On Ovid’s Metamorphoses:

“It is hard to be sure how much Ovid is in control of his own effects. Is it that he cannot resist a clever turn of phrase, as some readers already thought in antiquity? Or is it the ethos of the poem that cheerfulness should keep breaking in? But perhaps this uncertainty is part of the tease.

The Metamorphoses was very widely read in the Middle Ages and after, and it thus became for many centuries Europe’s chief source for classical mythology: Ovid’s, essentially, are the gods who crowd those Renaissance canvases and sprawl across those Baroque ceilings. It is easy, therefore, to get the impression that classical mythology was normally like this, but it was no. Ovid’s way of handling the gods was new. We have seen Aristophanes making fun of them, but still with the sense that at the back of it all that they are real and powerful beings. Ovid turns them into counters in a game’ he invites the reader, as a sophisticate like himself, to look down upon them, a little as Theocritus invited his friend to look down on Polyphemus, but with less human sympathy. The game is to suck all the numen out of them. An Olympian god is turned into an awkwardly boastful swain, a goddess into a naive ingenue.

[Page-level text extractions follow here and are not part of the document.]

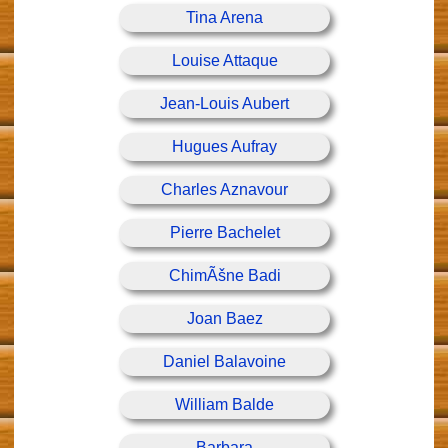
Tina Arena
Louise Attaque
Jean-Louis Aubert
Hugues Aufray
Charles Aznavour
Pierre Bachelet
ChimÃšne Badi
Joan Baez
Daniel Balavoine
William Balde
Barbara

Some of the humour is cheerfully broad. When Daphne is fleeing from Apollo, he suggests to her that if she runs more slowly he will pursue more slowly too; it is as though the pursuit were a game played for the reader’s amusement. (Ovid also notices that she looks even prettier in flight.) Apollo also boasts of the important places where is is worshiped and points out that Jupiter is his father. Jupiter himself, courting the maiden Io, observes that he is not one of your plebeian gods but the one who holds the sceptre and launches the thunderbolts. Sometimes the humour is slyer: when one of the nymphs, ravished by a god, becomes pregnant, the virgin goddess Diana is too innocent to realize what has happened. Ovid adds wryly, ‘The nymphs are said to have noticed.’

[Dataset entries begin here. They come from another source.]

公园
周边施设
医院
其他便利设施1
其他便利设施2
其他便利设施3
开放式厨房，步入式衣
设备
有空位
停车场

His account of Daedalus and Icarus shows his narrative at its most engaging. The tale of the youth who flew too high, so that the wax of his wings melted and he fell to his death, lends itself to either of two morals: on disobedience (his father, Daedalus, had told him not to), or on pride (flying too high). For a moment it seems that Ovid will take the moral path: Daedalus tells his son to take the middle course, for whereas the sun is a danger if he goes too high, if he goes too low over the sea the spray will weigh the wings down. This sounds like a metaphor for the idea of virtue as the mean between two opposite virtues. But Ovid gestures at this possibility only to toss it aside. He makes Icarus a child, an innocent: the picture of him getting in his inventor father’s way as he works on the wings in charmingly done. And Icarus flies high because he is ‘touched with desire for heaven’; that is sheer glorious aspiration, and we can hardly resist it. But as we are preparing to shed a tear Ovid suddenly turns the tale into a just so story (why the partridge flies low to the ground), and Daedalus turns from sympathetic victim into a past murderer. There was a partridge in a bush by the place where he was burying his son; and by strange coincidence it had previously been his nephew, Partridge, whom he had killed from jealousy by throwing him from the Acropolis in Athens, which is why the bird avoids heights. The switch from heroic myth to animal fable, from sentiment to quaintness, is deliberately incongruous. It is easy to think of a smoother way of moving from Icarus to Partridge, but Ovid prefers the comic deflation.” – Classical Literature, Richard Jenkyns, 2016.